_Problems to work on_
1. In the author affiliations, rewrite the stretch from "Hwang, Soonjae; Eom, Young" through "25(15)2024 Aug 04." with "Gangwon-do" changed to "Gangwon Province".
2. List the surnames of all the authors named in the article record.
3. Continue the journal article record from its last line.

Hwang, Soonjae; Eom, Young Woo; Kang, Seong Hee; Baik, Soon Koo; Kim, Moon Young.
Afiliación
  • Hwang S; Department of Biochemistry, Lee Gil Ya Cancer and Diabetes Institute, College of Medicine, Gachon University, Incheon 21999, Republic of Korea.
  • Eom YW; Regeneration Medicine Research Center, Wonju College of Medicine, Yonsei University, Wonju 26426, Gangwon-do, Republic of Korea.
  • Kang SH; Cell Therapy and Tissue Engineering Center, Wonju College of Medicine, Yonsei University, Wonju 26426, Gangwon-do, Republic of Korea.
  • Baik SK; Regeneration Medicine Research Center, Wonju College of Medicine, Yonsei University, Wonju 26426, Gangwon-do, Republic of Korea.
  • Kim MY; Cell Therapy and Tissue Engineering Center, Wonju College of Medicine, Yonsei University, Wonju 26426, Gangwon-do, Republic of Korea.
Int J Mol Sci ; 25(15)2024 Aug 04.

_Dataset content_
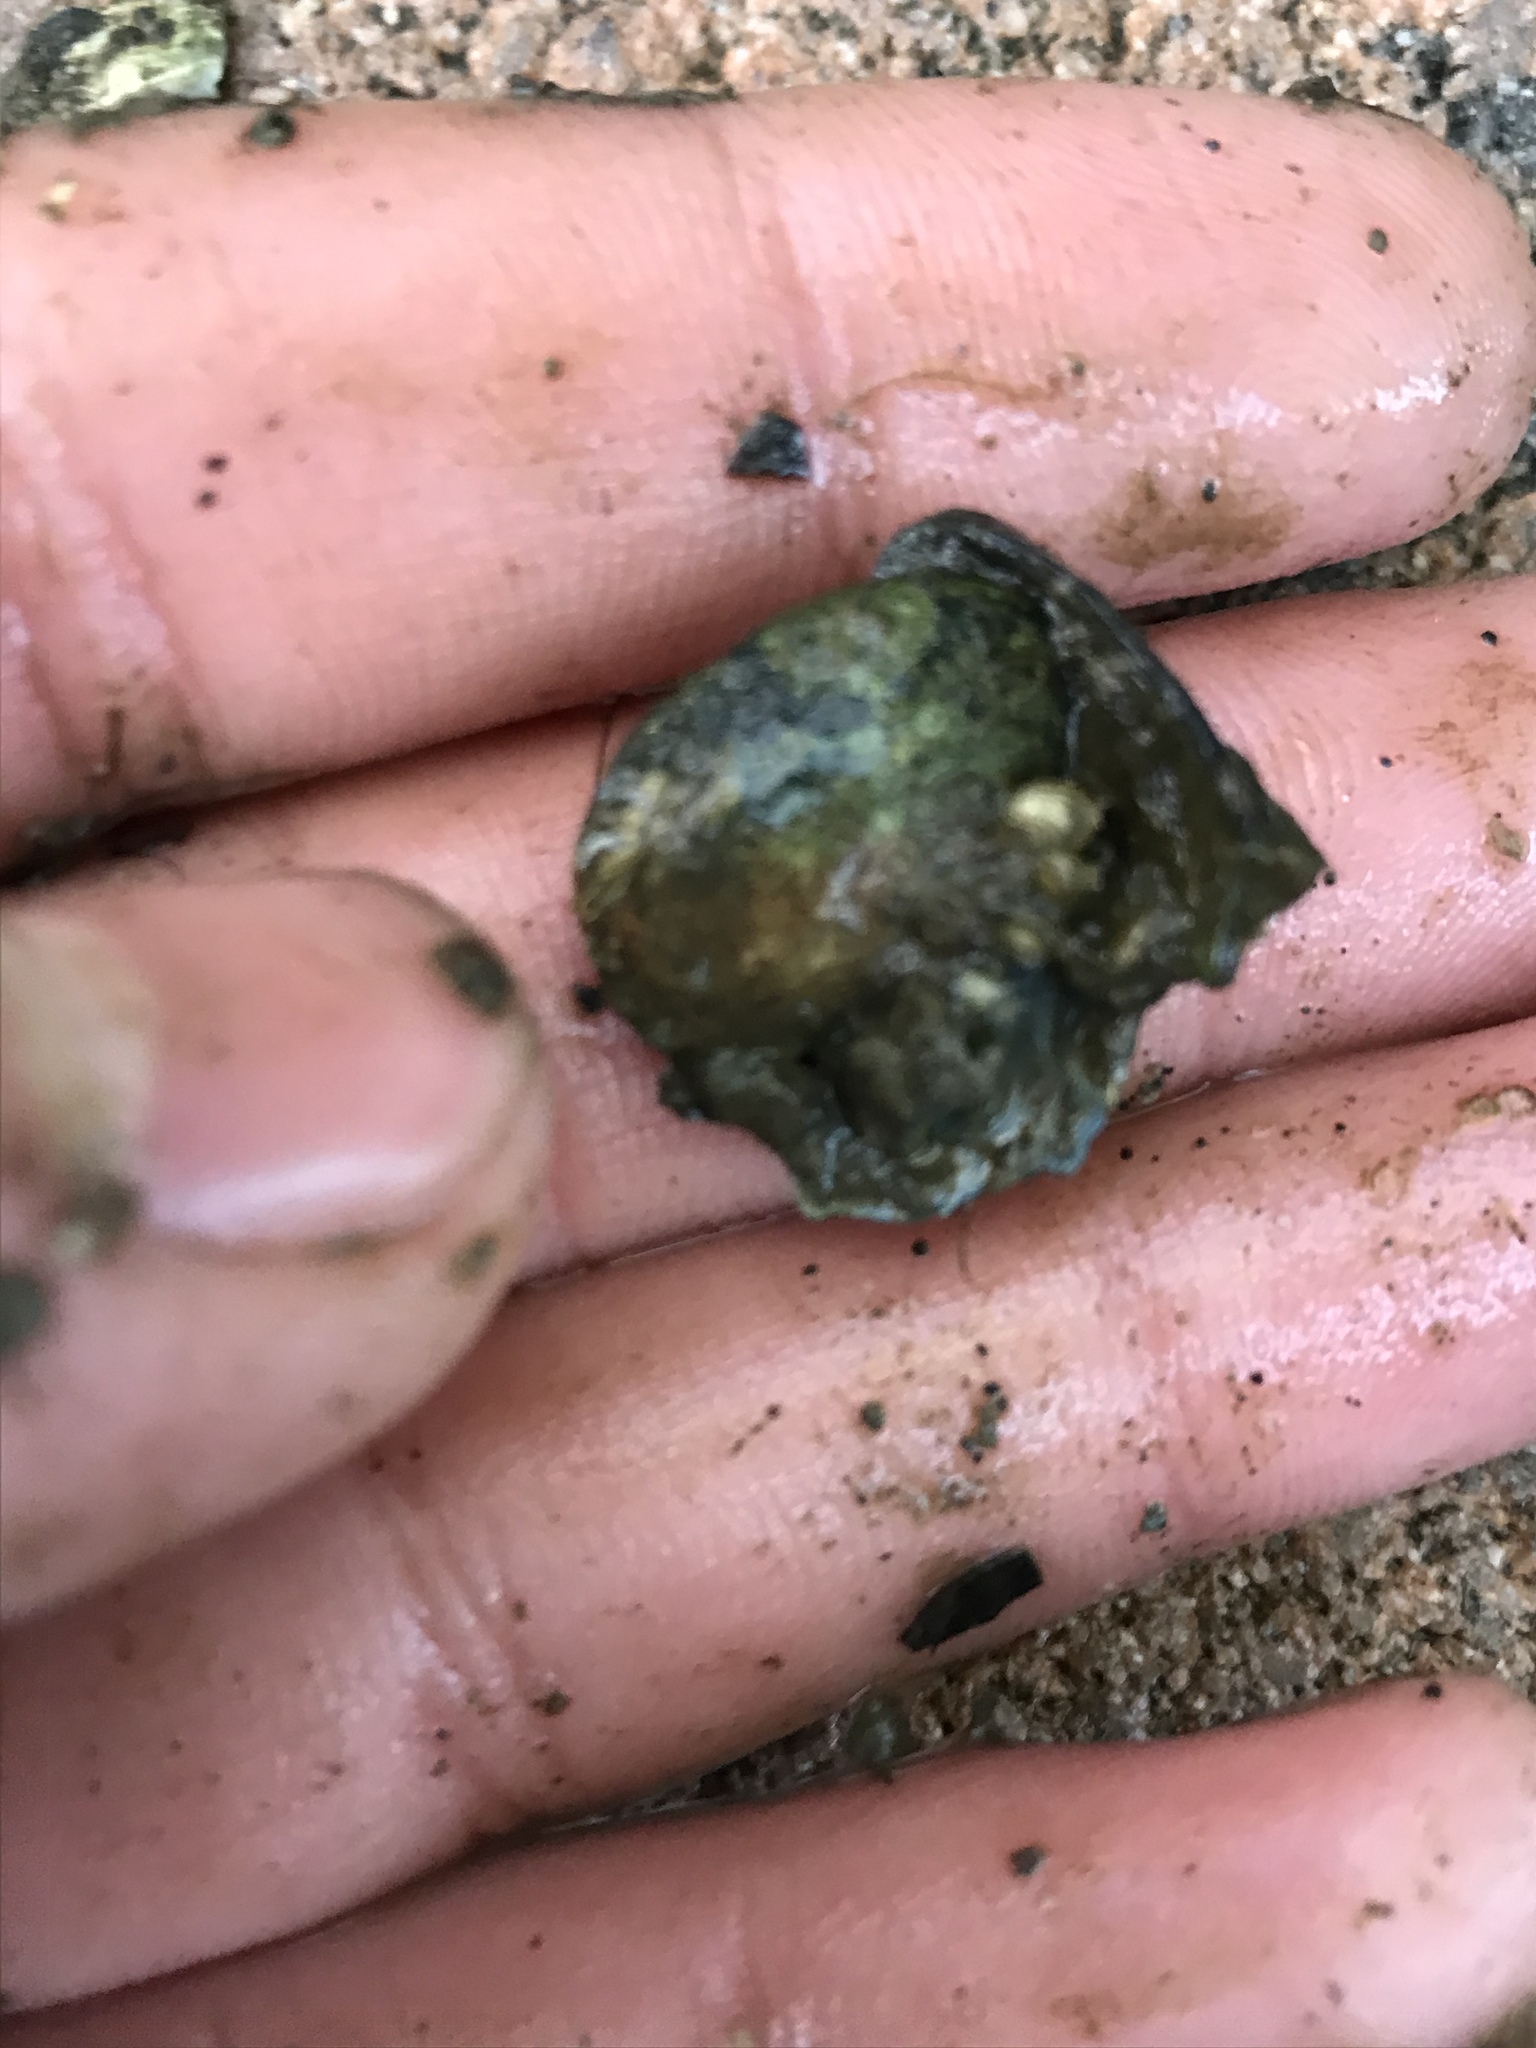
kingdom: Animalia
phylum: Mollusca
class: Gastropoda
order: Neogastropoda
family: Nassariidae
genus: Ilyanassa
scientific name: Ilyanassa obsoleta
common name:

_Solved tasks_
1.
Hwang, Soonjae; Eom, Young Woo; Kang, Seong Hee; Baik, Soon Koo; Kim, Moon Young.
Afiliación
  • Hwang S; Department of Biochemistry, Lee Gil Ya Cancer and Diabetes Institute, College of Medicine, Gachon University, Incheon 21999, Republic of Korea.
  • Eom YW; Regeneration Medicine Research Center, Wonju College of Medicine, Yonsei University, Wonju 26426, Gangwon Province, Republic of Korea.
  • Kang SH; Cell Therapy and Tissue Engineering Center, Wonju College of Medicine, Yonsei University, Wonju 26426, Gangwon Province, Republic of Korea.
  • Baik SK; Regeneration Medicine Research Center, Wonju College of Medicine, Yonsei University, Wonju 26426, Gangwon Province, Republic of Korea.
  • Kim MY; Cell Therapy and Tissue Engineering Center, Wonju College of Medicine, Yonsei University, Wonju 26426, Gangwon Province, Republic of Korea.
Int J Mol Sci ; 25(15)2024 Aug 04.

2. Hwang, Eom, Kang, Baik, Kim

3.
Article en En | MEDLINE | ID: mdl-39126076
ABSTRACT
Alcoholic liver disease (ALD) is a form of hepatic inflammation. ALD is mediated by gut leakiness. This study evaluates the anti-inflammatory effects of ASCs overexpressing interferon-beta (ASC-IFN-ß) on binge alcohol-induced liver injury and intestinal permeability. In vitro, ASCs were transfected with a non-viral vector carrying the human IFN-ß gene, which promoted hepatocyte growth factor (HGF) secretion in the cells. To assess the potential effects of ASC-IFN-ß, C57BL/6 mice were treated with three oral doses of binge alcohol and were administered intraperitoneal injections of ASC-IFN-ß. Mice treated with binge alcohol and administered ASC-IFN-ß showed reduced liver injury and inflammation compared to those administered a control ASC. Analysis of intestinal tissue from ethanol-treated mice administered ASC-IFN-ß also indicated decreased inflammation. Additionally, fecal albumin, blood endotoxin, and bacterial colony levels were reduced, indicating less gut leakiness in the binge alcohol-exposed mice. Treatment with HGF, but not IFN-ß or TRAIL, mitigated the ethanol-induced down-regulation of cell death and permeability in Caco-2 cells. These results demonstrate that ASCs transfected with a non-viral vector to induce IFN-ß overexpression have protective effects against binge alcohol-mediated liver injury and gut leakiness via HGF.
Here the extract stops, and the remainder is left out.